A few minutes, and I think maybe a couple of double waves later, we found ourselves on our knees, in the shallows. He half-staggered up beside me as we waded back toward the open sea.

“This time,” he said, as an especially good wave rolled up above us, “let’s dive into it, ‘stead of ridin’ on it.” We dove, let Neptune’s fists pound us about the head and shoulders a bit, came up sputtering and spinning.

“Bryan! Wait for me!” called a girl of about his age and brownness, paddling furiously out toward us on a boogie board.

“Leave me alone!” he yelled, turning his back on her. “Sisters!” he grunted, one eye cocked knowingly toward me. It was a plea for understanding, and, being a brother, I understood.

We paddled, floated, chatted. He told me about his family, their house. Where they were staying on the island. What they did at Sea World. How much money his dad made. Where are your parents? I wondered, as an hour rolled by. Who leaves their child out with a stranger this long?

“You know,” he said, a few moments later, “you’re pretty neat for a grown-up.”

My sunburn turned a little redder. I had some idea how much a compliment like that was worth.

“Well, thank you, Bryan.”

“Most grown-ups are always just a-nippin’ and a-pickin’,” he said, sounding a lot like Andy Griffith himself. He was looking out toward the sea. I looked out that way, too … listening to the sounds of the ocean’s breathing, the cackling of seagulls and pelicans.

“Well … I try not to nip or pick if I can help it,” I said, after a while. A butterfly caught my eye, fluttering bravely out past us toward the deepening swells. A huge wave – the biggest of the afternoon – began to rumble up ahead.


I stood there, swaying gently in the billows, awash in the salt and spray and the wild tang of the sea … gazing out on that wide, wet piece of eternity. And in that moment – in the trough between waves of daydream and reflection, the Matterhorn-high crest climbing, climbing up just ahead …

... I heard the little boy’s voice, quiet, behind me.

“Do you consider yourself a happy man?”

There wasn’t time to look back.

“I think so,” I said, over my shoulder.

“Me, too,” he said – and we fell under the thundering cascade of sea and foam.

The wave hurtled me like a spinning torpedo back toward the beach.

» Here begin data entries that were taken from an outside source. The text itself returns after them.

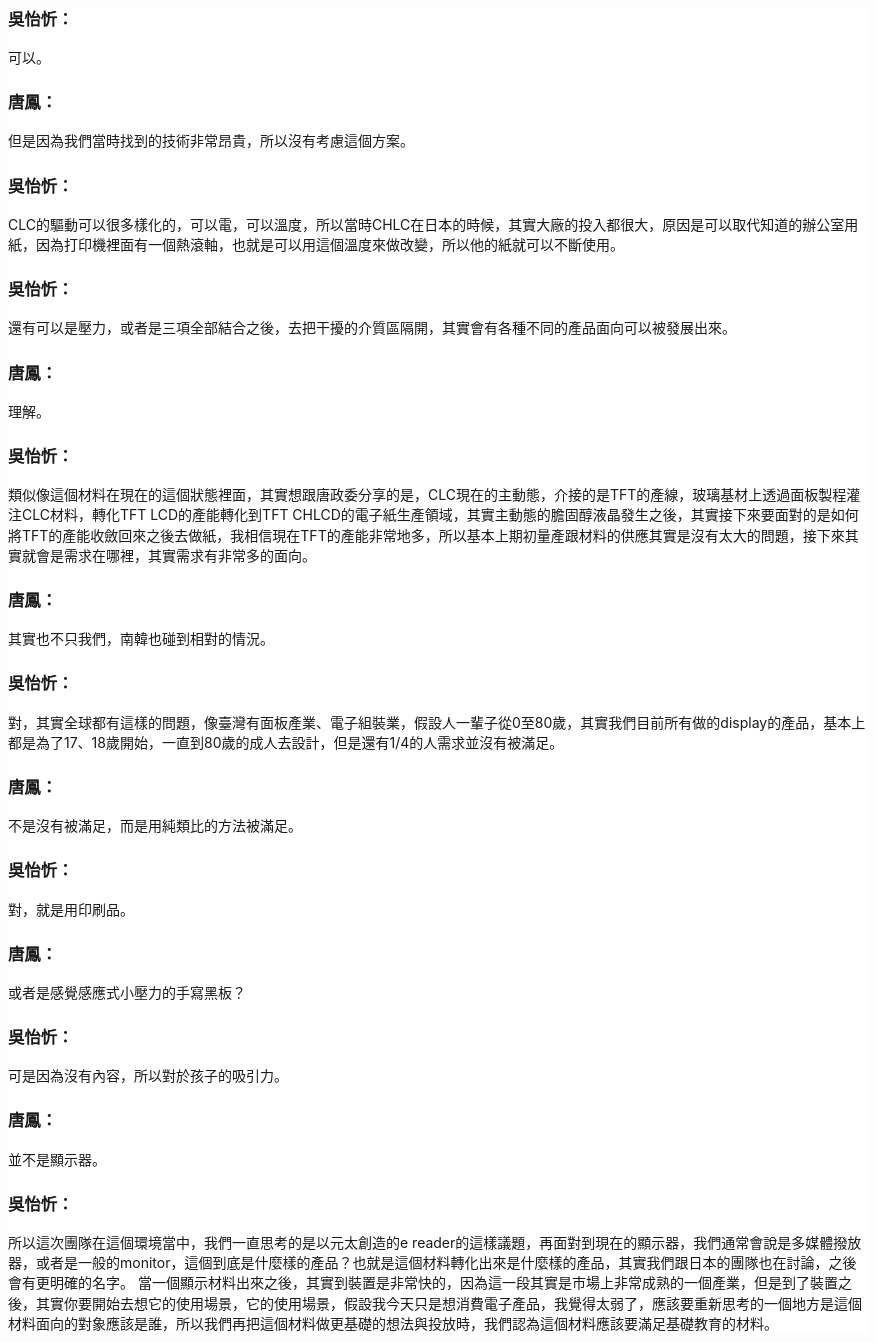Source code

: ### 吳怡忻：
可以。

### 唐鳳：
但是因為我們當時找到的技術非常昂貴，所以沒有考慮這個方案。

### 吳怡忻：
CLC的驅動可以很多樣化的，可以電，可以溫度，所以當時CHLC在日本的時候，其實大廠的投入都很大，原因是可以取代知道的辦公室用紙，因為打印機裡面有一個熱滾軸，也就是可以用這個溫度來做改變，所以他的紙就可以不斷使用。

### 吳怡忻：
還有可以是壓力，或者是三項全部結合之後，去把干擾的介質區隔開，其實會有各種不同的產品面向可以被發展出來。

### 唐鳳：
理解。

### 吳怡忻：
類似像這個材料在現在的這個狀態裡面，其實想跟唐政委分享的是，CLC現在的主動態，介接的是TFT的產線，玻璃基材上透過面板製程灌注CLC材料，轉化TFT LCD的產能轉化到TFT CHLCD的電子紙生產領域，其實主動態的膽固醇液晶發生之後，其實接下來要面對的是如何將TFT的產能收斂回來之後去做紙，我相信現在TFT的產能非常地多，所以基本上期初量產跟材料的供應其實是沒有太大的問題，接下來其實就會是需求在哪裡，其實需求有非常多的面向。

### 唐鳳：
其實也不只我們，南韓也碰到相對的情況。

### 吳怡忻：
對，其實全球都有這樣的問題，像臺灣有面板產業、電子組裝業，假設人一輩子從0至80歲，其實我們目前所有做的display的產品，基本上都是為了17、18歲開始，一直到80歲的成人去設計，但是還有1/4的人需求並沒有被滿足。

### 唐鳳：
不是沒有被滿足，而是用純類比的方法被滿足。

### 吳怡忻：
對，就是用印刷品。

### 唐鳳：
或者是感覺感應式小壓力的手寫黑板？

### 吳怡忻：
可是因為沒有內容，所以對於孩子的吸引力。

### 唐鳳：
並不是顯示器。

### 吳怡忻：
所以這次團隊在這個環境當中，我們一直思考的是以元太創造的e reader的這樣議題，再面對到現在的顯示器，我們通常會說是多媒體撥放器，或者是一般的monitor，這個到底是什麼樣的產品？也就是這個材料轉化出來是什麼樣的產品，其實我們跟日本的團隊也在討論，之後會有更明確的名字。 當一個顯示材料出來之後，其實到裝置是非常快的，因為這一段其實是市場上非常成熟的一個產業，但是到了裝置之後，其實你要開始去想它的使用場景，它的使用場景，假設我今天只是想消費電子產品，我覺得太弱了，應該要重新思考的一個地方是這個材料面向的對象應該是誰，所以我們再把這個材料做更基礎的想法與投放時，我們認為這個材料應該要滿足基礎教育的材料。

The surf flung me, finally, up on the sand, where my whirling vision swung slowly into focus on my wife’s beckoning smile, telling me that indulgence had reached its end. Still, I lay there for a minute, wondering … had he been agreeing with me, or deciding something for himself?

The lines of an old hymn swirled through my water-clogged head.

“Then the Master of the sea

Heard my despairing cry …”

Twilight was softening the sky. A few dozen yards away, Bryan was pushing himself to his feet.

I’ve thought of him so often, over the last decade or two. There must be so many like him. Wading out into the great, surging sea, daring the waves … hoping, groping for action, for consolation, for a companion, maybe. For some kind of certainty.

Too many never get out of the shallows. Struggling against a hundred nagging undertows, all they ever taste is the bitter, burning brine that leaves them thirsty, amid more water than they’ve ever seen.

They know there’s more than the safety of the shore – something wonderful and adventurous and … eternal, out beyond those icy, boiling waters. They look around for someone who’s found it … someone plunging through the same endless waves … someone looking toward that far horizon with a different gleam in his eye.

Staggering out of the water, I hollered a smiling goodbye and padded off to join my wife. For a few moments, we watched Bryan splashing about in the shallows … alone, now. ‘Til he could find another stranger.

The hymn kept swishing around in my head.

“He’s the Master of the sea

Billows His will obey

He your Savior wants to be …”

He surfaced after another wave, and looked back. I waved ‘til he did, and turned toward home.

I never had told him why I’m happy.

When I looked back, one last time, he was pushing out into the breakers again. The waves, I saw, were getting higher.